Background: While dabigatran has been evaluated in real-world studies compared to warfarin, this is one of the first head-to-head studies that includes a new oral anticoagulant in the comparison of all-cause hospitalization and 30-day readmission.
Methods: Adult non-valvular atrial fibrillation (NVAF) patients newly diagnosed and newly treated with dabigatran, rivaroxaban or warfarin were identified within MarketScan claims databases between 10/01/2010-12/31/2014. Patients were continuously enrolled for 12-months prior to index date (first oral anticoagulant claim) and followed for 12 months or until medication switch, discontinuation, inpatient death or end of follow-up. Patients on dabigatran were matched 1:1 to patients on rivaroxaban and separately to patients on warfarin.
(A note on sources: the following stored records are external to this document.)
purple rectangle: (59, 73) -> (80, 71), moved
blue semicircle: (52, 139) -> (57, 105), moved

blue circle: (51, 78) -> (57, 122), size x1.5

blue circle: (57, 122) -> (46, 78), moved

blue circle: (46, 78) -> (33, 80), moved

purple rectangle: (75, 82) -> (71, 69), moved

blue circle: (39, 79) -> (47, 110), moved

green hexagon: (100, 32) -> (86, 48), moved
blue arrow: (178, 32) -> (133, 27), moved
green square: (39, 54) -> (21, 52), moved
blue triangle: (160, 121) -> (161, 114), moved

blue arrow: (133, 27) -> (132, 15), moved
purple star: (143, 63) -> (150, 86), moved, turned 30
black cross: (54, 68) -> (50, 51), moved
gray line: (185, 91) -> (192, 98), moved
High and low dose categorization of dabigatran and rivaroxaban were 150mg and 75mg BID and 15 mg and 20 mg QD, respectively. Incidence rate (IR, %) and 95% confidence intervals per 100 person-years for all-cause hospitalization were reported. Hazard ratios (HR) for all-cause hospitalization were estimated with Cox regression, adjusting for demographic and baseline clinical characteristics. Proportion of patients with all-cause 30-day readmission was compared.
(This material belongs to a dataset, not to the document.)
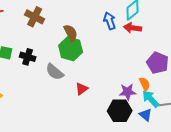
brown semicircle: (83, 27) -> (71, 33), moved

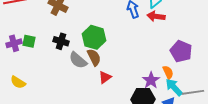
brown semicircle: (71, 33) -> (94, 57), moved
black cross: (28, 57) -> (61, 41), moved
purple star: (128, 92) -> (151, 80), turned -30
Results: A total of 26,592 and 33,046 dabigatran patients were matched to rivaroxaban and warfarin patients, respectively (mean age 68 years). Dabigatran patients had an IR for all-cause hospitalization of 41.3, (40.2-42.5) compared to rivaroxaban patients 42.5, (41.4-43.6) and an IR for all-cause hospitalization of 41.6, (40.7-42.6) compared with warfarin patients 45.0, (44.0-46.0). Among low and high dose prescriptions, patients on rivaroxaban and dabigatran had similar IRs of all-cause hospitalization (low dose: 53.8, (50.5-57.0) vs. 52.7, (48.9-56.5) and high dose: 39.1, (37.9-40.3) vs. 39.9. (38.8-41.1)). Cox regression results showed dabigatran patients compared to rivaroxaban patients had a significantly lower risk of all-cause hospitalization compared to warfarin (HR 0.96, p=0.05 and HR 0.93, p<0.001). Significantly fewer dabigatran patients were re-admitted 30-days post-discharge compared to warfarin [17.3% vs. 18.8% (4,201 out of 26,592 and 4,449 out of 26,592), p=0.04]. The proportion of patients with a 30-day readmission was comparable between dabigatran and rivaroxaban [17.2% vs. 18.5% (5,439 out of 33,046 and 5,623 out of 33,046), p=0.10]; however, time post-discharge to readmission was significantly longer for dabigatran patients (8.7 days vs 8.2 days, p=0.013).
Conclusions: Adjusted results show dabigatran patients had significantly lower all-cause hospitalization compared to rivaroxaban and warfarin patients. Fewer dabigatran patients experienced a 30-day readmission post-discharge compared to warfarin patients and similar 30-day readmission post-discharge compared to rivaroxaban patients.